───── GIVEN MATERIAL

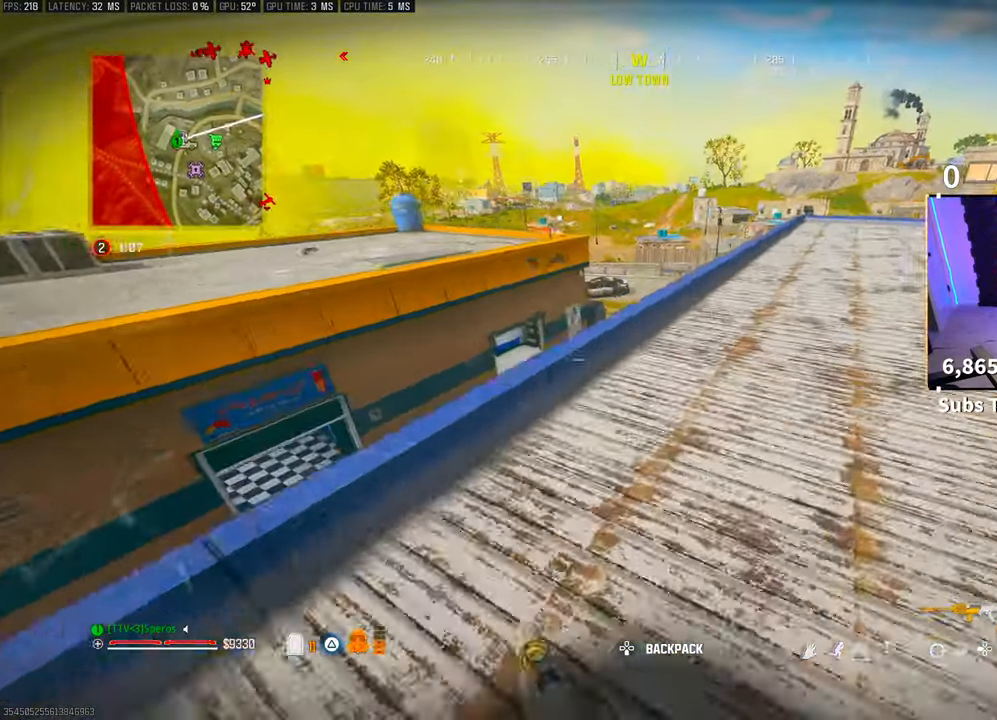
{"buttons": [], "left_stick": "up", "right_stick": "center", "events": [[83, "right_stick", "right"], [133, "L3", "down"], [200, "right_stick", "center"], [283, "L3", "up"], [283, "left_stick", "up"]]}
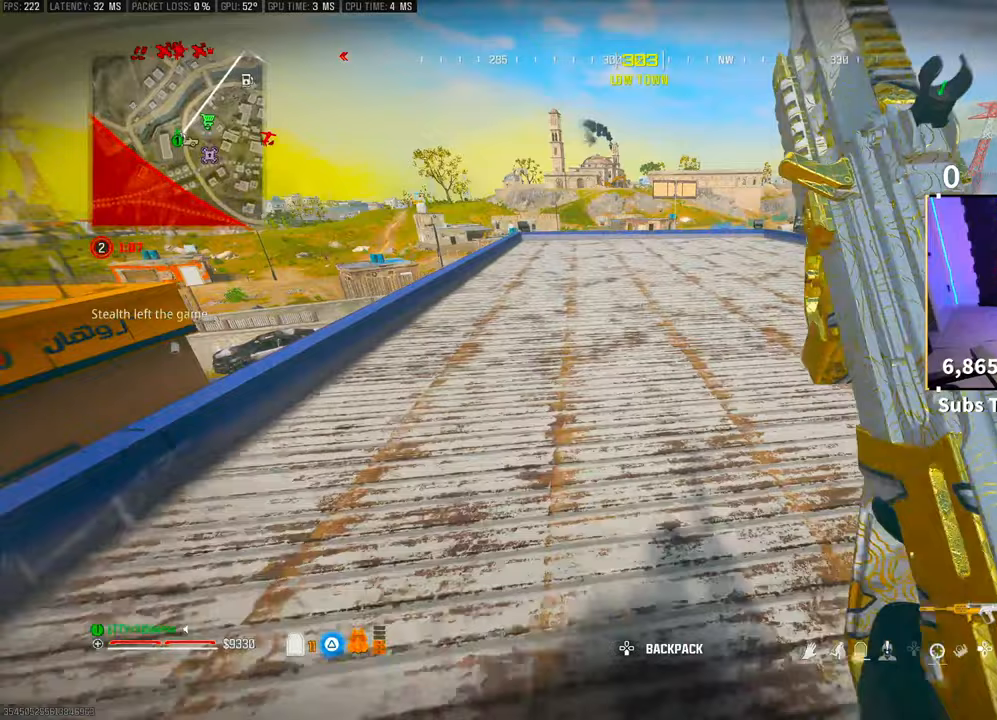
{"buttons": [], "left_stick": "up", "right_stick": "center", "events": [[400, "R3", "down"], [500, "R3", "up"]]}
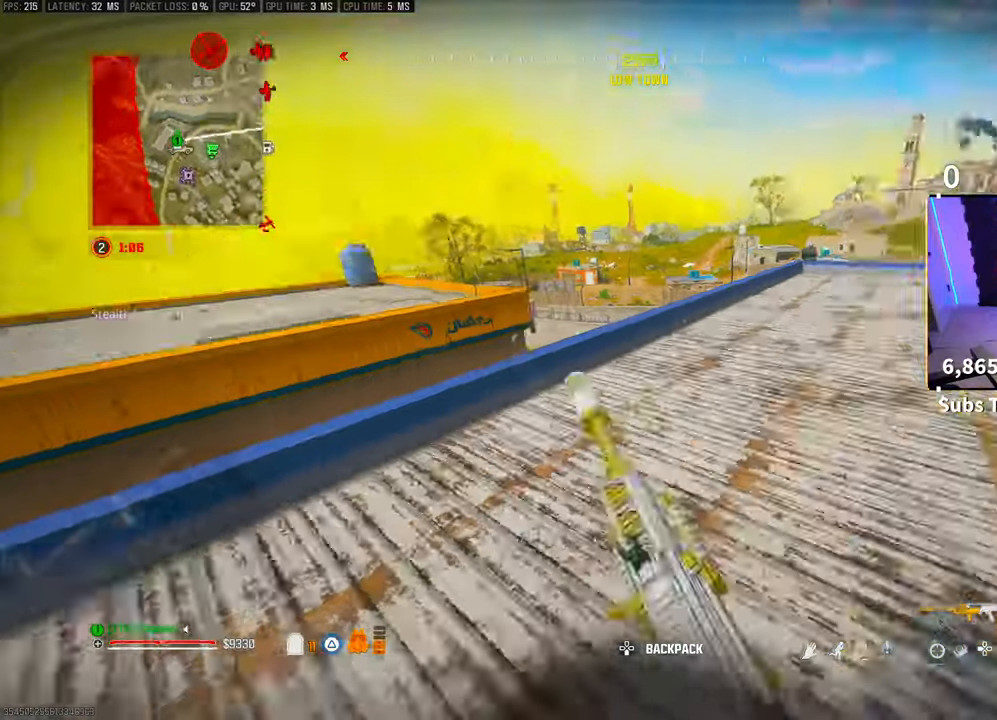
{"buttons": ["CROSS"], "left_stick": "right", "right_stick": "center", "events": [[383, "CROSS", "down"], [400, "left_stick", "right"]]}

──────────

__EXERCISE BRIEF__. Print the listing again exactly as it appears, except for the pictures, which stay out.

__FINISHED TASK__.
{"buttons": [], "left_stick": "up", "right_stick": "center", "events": [[83, "right_stick", "right"], [133, "L3", "down"], [200, "right_stick", "center"], [283, "L3", "up"], [283, "left_stick", "up"]]}
{"buttons": [], "left_stick": "up", "right_stick": "center", "events": [[400, "R3", "down"], [500, "R3", "up"]]}
{"buttons": ["CROSS"], "left_stick": "right", "right_stick": "center", "events": [[383, "CROSS", "down"], [400, "left_stick", "right"]]}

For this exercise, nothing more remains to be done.